Data for this exercise =
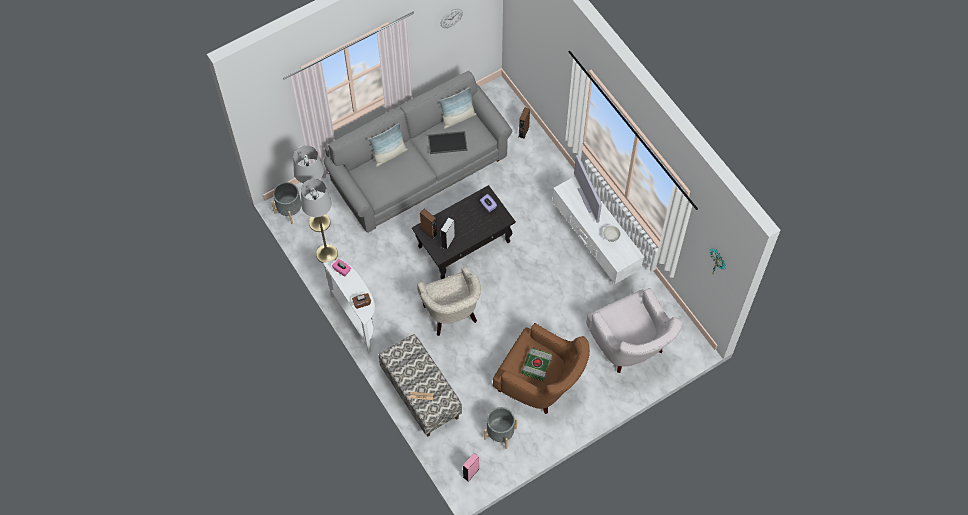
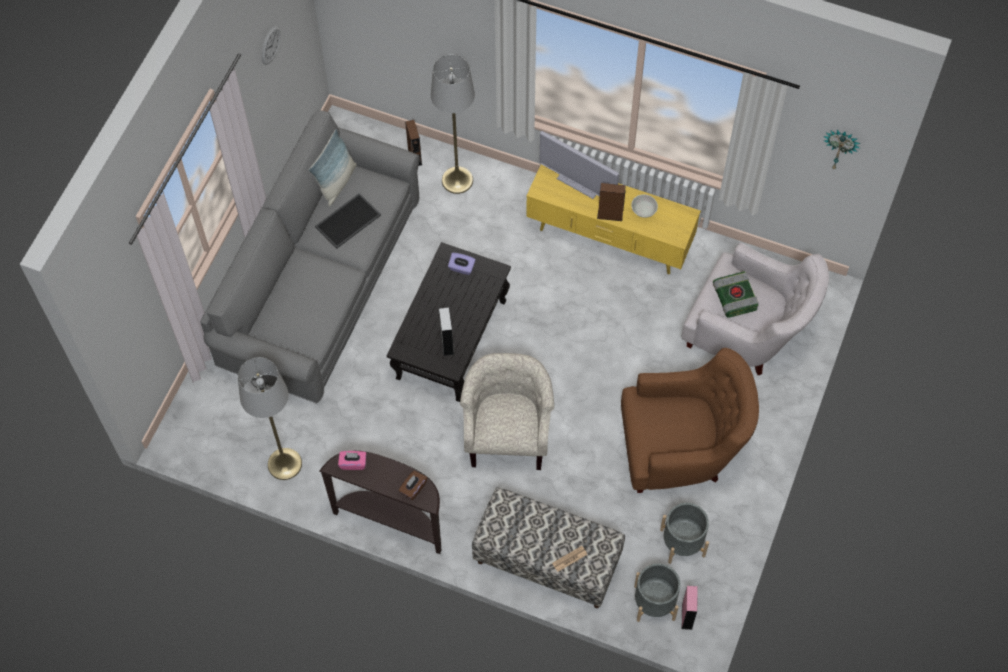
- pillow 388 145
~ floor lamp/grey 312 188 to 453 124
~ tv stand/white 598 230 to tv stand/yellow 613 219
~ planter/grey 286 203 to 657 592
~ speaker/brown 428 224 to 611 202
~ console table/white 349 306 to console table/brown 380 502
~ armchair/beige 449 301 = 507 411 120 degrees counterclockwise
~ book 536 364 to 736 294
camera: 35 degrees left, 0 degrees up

Action item = Look through the records above and please copy every line in which the string "brown" occurs.

Answer for this exercise =
~ speaker/brown 428 224 to 611 202
~ console table/white 349 306 to console table/brown 380 502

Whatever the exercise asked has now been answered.